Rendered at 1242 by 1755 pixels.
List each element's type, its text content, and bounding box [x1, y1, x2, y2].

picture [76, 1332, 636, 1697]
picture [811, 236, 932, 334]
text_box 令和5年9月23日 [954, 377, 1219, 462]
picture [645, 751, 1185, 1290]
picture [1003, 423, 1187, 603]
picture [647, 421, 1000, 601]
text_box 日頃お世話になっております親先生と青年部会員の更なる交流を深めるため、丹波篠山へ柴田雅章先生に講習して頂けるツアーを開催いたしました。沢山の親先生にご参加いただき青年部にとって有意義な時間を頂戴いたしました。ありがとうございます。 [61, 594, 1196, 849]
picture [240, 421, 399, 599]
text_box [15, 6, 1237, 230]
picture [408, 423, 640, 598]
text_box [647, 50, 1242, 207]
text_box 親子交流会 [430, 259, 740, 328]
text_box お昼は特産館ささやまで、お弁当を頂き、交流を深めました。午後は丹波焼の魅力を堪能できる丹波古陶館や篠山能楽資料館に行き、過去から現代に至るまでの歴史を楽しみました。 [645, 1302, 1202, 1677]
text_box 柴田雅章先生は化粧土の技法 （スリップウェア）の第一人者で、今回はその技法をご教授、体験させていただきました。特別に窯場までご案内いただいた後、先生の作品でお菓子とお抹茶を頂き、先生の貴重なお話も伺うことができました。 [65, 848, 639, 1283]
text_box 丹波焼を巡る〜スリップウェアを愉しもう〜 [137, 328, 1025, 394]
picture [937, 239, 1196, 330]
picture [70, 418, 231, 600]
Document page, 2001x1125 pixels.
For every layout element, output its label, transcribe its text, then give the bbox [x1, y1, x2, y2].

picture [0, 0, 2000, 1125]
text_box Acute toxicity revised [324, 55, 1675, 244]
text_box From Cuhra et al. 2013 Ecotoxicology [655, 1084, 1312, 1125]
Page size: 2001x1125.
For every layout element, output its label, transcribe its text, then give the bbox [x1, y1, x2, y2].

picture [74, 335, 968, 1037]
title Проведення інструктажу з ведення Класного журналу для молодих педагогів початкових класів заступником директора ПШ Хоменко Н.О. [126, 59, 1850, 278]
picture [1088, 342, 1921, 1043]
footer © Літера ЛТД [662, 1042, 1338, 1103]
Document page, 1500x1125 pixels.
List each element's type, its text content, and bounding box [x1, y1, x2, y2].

▶ [What needs to be done]: Repeat all the records. Match each line exactly.

▶ [Response to this task]:
Rendered at 1242 by 1755 pixels.
List each element's type, its text content, and bounding box [x1, y1, x2, y2].

picture [76, 1332, 636, 1697]
picture [811, 236, 932, 334]
text_box 令和5年9月23日 [954, 377, 1219, 462]
picture [645, 751, 1185, 1290]
picture [1003, 423, 1187, 603]
picture [647, 421, 1000, 601]
text_box 日頃お世話になっております親先生と青年部会員の更なる交流を深めるため、丹波篠山へ柴田雅章先生に講習して頂けるツアーを開催いたしました。沢山の親先生にご参加いただき青年部にとって有意義な時間を頂戴いたしました。ありがとうございます。 [61, 594, 1196, 849]
picture [240, 421, 399, 599]
text_box [15, 6, 1237, 230]
picture [408, 423, 640, 598]
text_box [647, 50, 1242, 207]
text_box 親子交流会 [430, 259, 740, 328]
text_box お昼は特産館ささやまで、お弁当を頂き、交流を深めました。午後は丹波焼の魅力を堪能できる丹波古陶館や篠山能楽資料館に行き、過去から現代に至るまでの歴史を楽しみました。 [645, 1302, 1202, 1677]
text_box 柴田雅章先生は化粧土の技法 （スリップウェア）の第一人者で、今回はその技法をご教授、体験させていただきました。特別に窯場までご案内いただいた後、先生の作品でお菓子とお抹茶を頂き、先生の貴重なお話も伺うことができました。 [65, 848, 639, 1283]
text_box 丹波焼を巡る〜スリップウェアを愉しもう〜 [137, 328, 1025, 394]
picture [937, 239, 1196, 330]
picture [70, 418, 231, 600]
Document page, 2001x1125 pixels.
For every layout element, output its label, transcribe its text, then give the bbox [x1, y1, x2, y2].

picture [0, 0, 2000, 1125]
text_box Acute toxicity revised [324, 55, 1675, 244]
text_box From Cuhra et al. 2013 Ecotoxicology [655, 1084, 1312, 1125]
Page size: 2001x1125.
For every layout element, output its label, transcribe its text, then give the bbox [x1, y1, x2, y2].

picture [74, 335, 968, 1037]
title Проведення інструктажу з ведення Класного журналу для молодих педагогів початкових класів заступником директора ПШ Хоменко Н.О. [126, 59, 1850, 278]
picture [1088, 342, 1921, 1043]
footer © Літера ЛТД [662, 1042, 1338, 1103]
Document page, 1500x1125 pixels.
List each element's type, its text content, and bounding box [x1, y1, x2, y2].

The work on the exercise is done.